使用Google Bigquery,我通过在聚类字段projectId
上应用过滤器来查询聚簇表,如下所示:
WITH userProjects AS (
SELECT
projectsArray
FROM
projectsPerUser
WHERE
userId = "eben@somewhere.com"
)
SELECT
userProperty
FROM
`mydata.mydataset.mytable`
WHERE
--projectId IN UNNEST((SELECT projectsArray FROM userProjects))
projectId IN ("mydata", "anotherproject")

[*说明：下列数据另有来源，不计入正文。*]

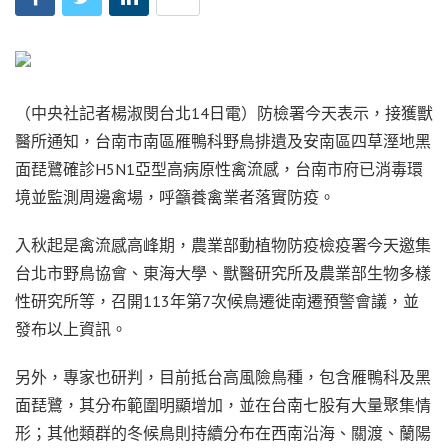
（中央社記者楊淑閔台北14日電）防檢署今天表示，接獲獸
醫所通知，台南市南區雁鴨科野鳥排遺及安南區四草溼地黑
面琵鷺確診H5N1亞型高病原性禽流感，台南市府已消毒環
境並監測周邊禽場，呼籲養禽業者落實防疫。
入秋起是禽流感高峰期，農業部動植物防疫檢疫署今天邀集
台北市野鳥協會、東海大學、獸醫研究所及農業部生物多樣
性研究所等，召開113年第7次候鳥遷徙南遷預警會議，並
發布以上資訊。
另外，專家也研判，目前抵台高風險鳥種，包含雁鴨科及黑
面琵鷺，其分布範圍明顯增加，並在台南七股有大量聚集情
形；其他類群的冬候鳥則持續分布在西南沿海、關渡、蘭陽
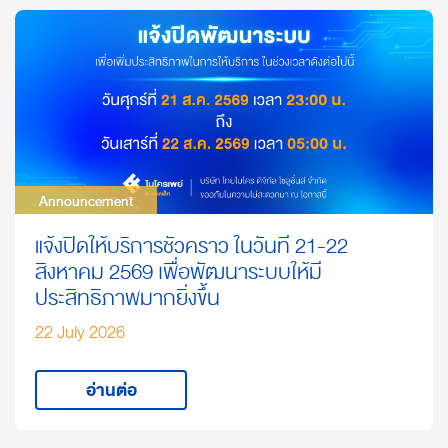
Announcement
Announcement
แจ้งปิดให้บริการชั่วคราว ในวันที่ 21-22
สิงหาคม 2569 เพื่อพัฒนาระบบให้มี
ประสิทธิภาพมากยิ่งขึ้น
22 July 2026
อ่านต่อ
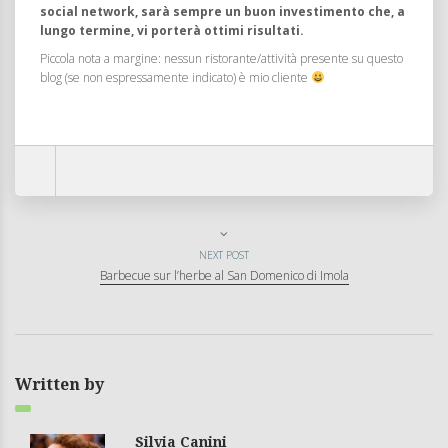
social network, sarà sempre un buon investimento che, a
lungo termine, vi porterà ottimi risultati.
Piccola nota a margine: nessun ristorante/attività presente su questo
blog (se non espressamente indicato) è mio cliente
NEXT POST
Barbecue sur l’herbe al San Domenico di Imola
Written by
Silvia Canini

AND _PARTITIONTIME >= "2019-03-20"
在上面的代码片段中正确应用了集群,但是当我使用注释行--projectId IN UNNEST((SELECT projectsArray FROM userProjects))
时,集群不适用。
我也尝试过将其包装在这样的UDF中,这也不起作用:
CREATE TEMP FUNCTION storedValue(item ARRAY<STRING>) AS (
item
);
...
WHERE projectId IN UNNEST(storedValue((SELECT projectsListArray FROM projectsList)))

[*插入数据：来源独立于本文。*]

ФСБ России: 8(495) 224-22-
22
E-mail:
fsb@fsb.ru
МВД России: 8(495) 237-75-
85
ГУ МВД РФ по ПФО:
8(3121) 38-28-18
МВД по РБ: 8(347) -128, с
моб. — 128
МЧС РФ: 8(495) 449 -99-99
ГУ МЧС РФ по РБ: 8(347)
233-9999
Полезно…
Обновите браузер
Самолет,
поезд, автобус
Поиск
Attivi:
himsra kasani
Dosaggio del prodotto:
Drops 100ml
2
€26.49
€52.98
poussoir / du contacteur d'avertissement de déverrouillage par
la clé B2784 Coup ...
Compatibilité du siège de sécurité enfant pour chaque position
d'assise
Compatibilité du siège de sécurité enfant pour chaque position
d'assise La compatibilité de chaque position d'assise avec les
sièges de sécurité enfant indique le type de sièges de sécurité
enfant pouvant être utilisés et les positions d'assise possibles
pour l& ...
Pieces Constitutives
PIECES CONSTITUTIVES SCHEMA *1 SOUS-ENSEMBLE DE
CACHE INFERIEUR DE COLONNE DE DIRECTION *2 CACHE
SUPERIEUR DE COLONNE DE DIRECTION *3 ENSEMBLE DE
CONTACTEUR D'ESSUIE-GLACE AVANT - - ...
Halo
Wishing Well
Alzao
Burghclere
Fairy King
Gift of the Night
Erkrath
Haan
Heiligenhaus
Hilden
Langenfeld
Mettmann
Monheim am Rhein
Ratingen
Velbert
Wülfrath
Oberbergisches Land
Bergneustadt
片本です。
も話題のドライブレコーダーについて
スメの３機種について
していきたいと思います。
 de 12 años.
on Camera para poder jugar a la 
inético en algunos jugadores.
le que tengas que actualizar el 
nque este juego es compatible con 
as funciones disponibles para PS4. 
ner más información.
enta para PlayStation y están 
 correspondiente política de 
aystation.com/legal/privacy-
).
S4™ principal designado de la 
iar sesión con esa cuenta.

据我了解,子选择查询的执行路径不同于仅直接在标量或数组上进行过滤。
我希望存在一个解决方案,在该方案中我可以以编程方式提供要过滤的数组,这仍将使我获得聚簇表提供的成本优势。
总结:
WHERE projectId IN ("mydata", "anotherproject")
[确定] WHERE projectId IN UNNEST((SELECT projectsArray FROM userProjects))
[不正常] WHERE projectId IN UNNEST(storedValue((SELECT projectsListArray FROM projectsList)))
[不正常] 有什么想法吗?
答案 0 :(得分:1)
我的建议是重写查询,以使嵌套的SELECT是一个临时表(您已经完成),然后使用INNER JOIN而不是一组成员资格测试来执行所需的过滤,因此查询将变成这样:
WITH userProjects AS (
SELECT
projectsArray
FROM
projectsPerUser
WHERE
userId = "eben@somewhere.com"
)
SELECT
userProperty
FROM
`mydata.mydataset.mytable` as a
JOIN
userProjects as b
ON a.projectId = b.projectsArray
WHERE
AND _PARTITIONTIME >= "2019-03-20"
我相信,如果该字段是集群的,这将导致查询不扫描整个分区。
答案 1 :(得分:1)
FWIW,使用动态过滤器,群集对我来说效果很好:
SELECT title, SUM(views) views
FROM `fh-bigquery.wikipedia_v3.pageviews_2019`
WHERE DATE(TIMESTAMP_TRUNC(datehour, DAY)) = '2019-01-01'
AND wiki='en'
AND title IN ('Dogfight_(disambiguation)','Dogfight','Dogfight_(film)')
GROUP BY 1
1.8 sec elapsed, 364 MB processed
如果我愿意
AND title IN (
SELECT DISTINCT prev
FROM `fh-bigquery.wikipedia_vt.clickstream_materialized`
WHERE date='2019-01-01' AND prev LIKE 'Dogfight%'
ORDER BY 1 LIMIT 3)
2.9 sec elapsed, 513.8 MB processed
如果我转到v2(而非群集),而不是v3:
FROM `fh-bigquery.wikipedia_v2.pageviews_2019`
2.6 sec elapsed, 9.6 GB processed
我不确定您的表中正在发生什么-但重新访问可能会很有趣。